Detalhes do caso e decisão judicial
O processo judicial aponta que uma medida protetiva havia sido registrada em 23 de janeiro, mas imagens da investigação mostram que Bruno Toldo retornou à residência da vítima menos de três horas após ser formalmente intimado. Esse comportamento foi considerado pela magistrada Ana Cristina Paz Neri Vignola como demonstração de "personalidade violenta" e prática reiterada de ameaças contra a mulher envolvida.
Entretanto, na última quarta-feira (15), o mandado de prisão ainda constava como ativo no sistema do Conselho Nacional de Justiça (CNJ). Já na quinta-feira (16), o documento não estava mais disponível, e o médico retomou suas atividades profissionais normalmente.

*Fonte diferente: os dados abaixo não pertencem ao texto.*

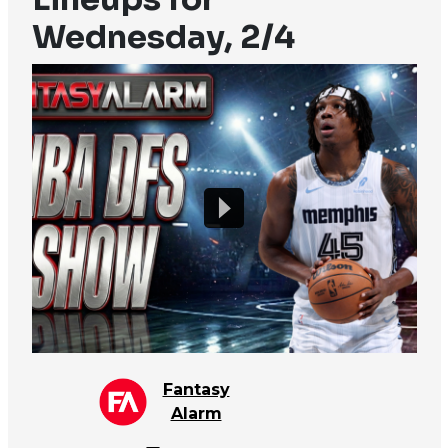
Wednesday, 2/4
Fantasy
Alarm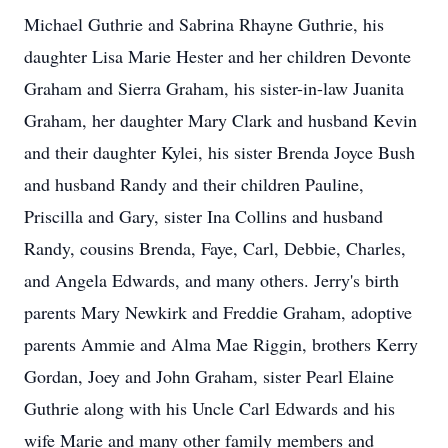
Michael Guthrie and Sabrina Rhayne Guthrie, his
daughter Lisa Marie Hester and her children Devonte
Graham and Sierra Graham, his sister-in-law Juanita
Graham, her daughter Mary Clark and husband Kevin
and their daughter Kylei, his sister Brenda Joyce Bush
and husband Randy and their children Pauline,
Priscilla and Gary, sister Ina Collins and husband
Randy, cousins Brenda, Faye, Carl, Debbie, Charles,
and Angela Edwards, and many others. Jerry's birth
parents Mary Newkirk and Freddie Graham, adoptive
parents Ammie and Alma Mae Riggin, brothers Kerry
Gordan, Joey and John Graham, sister Pearl Elaine
Guthrie along with his Uncle Carl Edwards and his
wife Marie and many other family members and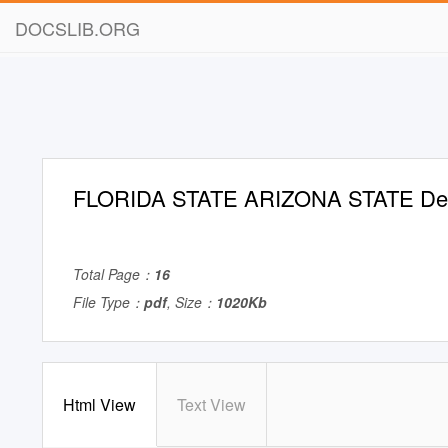
DOCSLIB.ORG
FLORIDA STATE ARIZONA STATE De
Total Page：
16
File Type：
pdf
, Size：
1020Kb
Html View
Text View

Medidas mantidas pela Justiça
Apesar da revogação da prisão preventiva, a Justiça manteve diversas medidas protetivas em favor da pessoa ofendida:
- Proibição de aproximação da vítima, com limite mínimo de 100 metros de distância
- Impedimento de qualquer tipo de contato por meios de comunicação
- Suspensão da posse ou porte de armas para o médico investigado
A decisão judicial também determinou a expedição de alvará de soltura clausulado em favor de Bruno Toldo, embora ele não estivesse efetivamente preso no momento da revogação.
Argumentos da defesa e posição da Justiça
A defesa do diretor do CHS afirmou que "a decisão do Tribunal decorreu das próprias conclusões alcançadas pela Polícia Civil", que em relatório final de investigação teria indicado não haver elementos suficientes para comprovar a violação da medida protetiva por parte de Bruno Toldo. Os advogados também destacaram a inexistência de provas concretas sobre os demais fatos alegados no processo.
Contudo, na fundamentação original para a decretação da prisão, a juíza Ana Cristina havia ressaltado que as medidas cautelares alternativas não seriam suficientes para proteger a integridade física da vítima. A magistrada argumentou que, em liberdade, o investigado poderia intimidar a ofendida durante a instrução do processo criminal, representando risco claro à sua segurança.
Contexto profissional e institucional
Bruno Toldo atua como diretor do Conjunto Hospitalar de Sorocaba (CHS), instituição que é referência regional na captação de órgãos para transplantes. O Serviço Social da Construção Civil do Estado de São Paulo (Seconci) informou que o médico estava afastado de suas funções durante o período em que a prisão preventiva estava em vigor.
O caso segue sob segredo de justiça, conforme destacado pela defesa, que afirmou não poder fornecer mais detalhes sobre as investigações em andamento. A manutenção das medidas protetivas indica que a Justiça continua monitorando a situação para garantir a segurança da vítima enquanto o processo segue seu curso legal.